"The effect of these sanctions, which are mind-numbingly shortsighted, is that they will actually have a very detrimental effect on energy prices, and not only energy prices, but food prices as well, which will precipitate a profound economic crisis in Europe, which is already in a crisis", says Alex Krainer, founder of Krainer Analytics and creator of I-System Trend Following. "It will exacerbate inflationary pressures throughout Western economies. They will hurt not only Russia, they will also hurt the working people of Western Europe and the United States, and particularly small businesses and medium-sized businesses, which is the main economic engine".
On 24 February, the EU took aim at Russia's transport and energy sectors, 70% of the Russian banking market and key state owned companies, including in defence. The White House targeted Russia's financial and technological sectors, cut off Russia's access to high-tech imports and froze assets from four major Russian banks, among other measures. Nevertheless, the US and the EU fell short of severing Russia from the Society for Worldwide Interbank Financial Telecommunication (SWIFT) as Washington and Brussels had earlier threatened.
Since 2014, Washington and Brussels have progressively imposed restrictive measures against Moscow following Crimea's reunification with Russia in the wake of the illegitimate 2014 coup d'etat in Ukraine.
Prior to Thursday's batch of restrictions, the US and its European partners introduced a limited package of sanctions over
Russia's recognition of the Donetsk and Lugansk People's Republics (DPR and LPR), with the US barring Nord Stream AG, a company operating Nord Stream 2 pipeline.
According to Krainer, the restrictive measures imposed by Washington and Brussels have already backfired.

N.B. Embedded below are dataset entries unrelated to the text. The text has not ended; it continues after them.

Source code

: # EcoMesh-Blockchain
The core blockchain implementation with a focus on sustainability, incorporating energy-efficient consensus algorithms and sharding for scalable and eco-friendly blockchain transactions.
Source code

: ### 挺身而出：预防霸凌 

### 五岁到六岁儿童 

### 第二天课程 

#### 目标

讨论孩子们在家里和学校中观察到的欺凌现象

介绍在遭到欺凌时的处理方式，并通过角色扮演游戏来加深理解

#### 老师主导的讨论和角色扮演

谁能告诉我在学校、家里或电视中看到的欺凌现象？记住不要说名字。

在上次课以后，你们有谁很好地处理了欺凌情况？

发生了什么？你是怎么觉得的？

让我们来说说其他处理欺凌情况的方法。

In particular, the economist says that the oil traders are apparently having difficulty financing oil cargoes from Russia, which is normally done by means of letters of credit.
Germany's decision to freeze Nord Stream 2 earlier this week is also a massive problem for Europe, since European natural gas reserves are at record lows, according to the economic expert. Russian gas is crucial for heating of European households and European industries, he says. In particular, food supply and food production may suffer: "Natural gas is one of the most important ingredients in producing artificial fertilisers", Krainer says. "And so this will inevitably impact food prices."
While Russia's energy supplies
account for more than 40% of the EU gas needs and 27% of crude oil, the US imports, on average, more than 100,000 barrels per day. "If [the US] do[oes] not receive that, it will be felt in the markets", Krainer warns, stressing that crude prices have already mounted to over $105 per barrel.
Sanctions could trigger a devastating domino effect as soaring gas and oil prices are likely to accelerate already soaring inflation caused by the COVID pandemic and disrupted supply chains, according to the economic expert. "I think that inflation could explode in Europe, but also in the United States", says Krainer.
As of January 2022, the
annual inflation rate rose to 7.5% in the US, the highest since February of 1982, while 19 Eurozone countries saw consumer prices increase by an annual 5.1%. The states that will suffer the most are Germany, France, and the United Kingdom, according to the expert.
Meanwhile, one should bear in mind that Russia may introduce counter-sanctions, which will make matters even worse for the EU and the US, Krainer notes.
Atkinson stresses that the world economy is very fragile after the COVID shut downs, which would make trade embargoes on Russia nothing short of a self-inflicted disaster.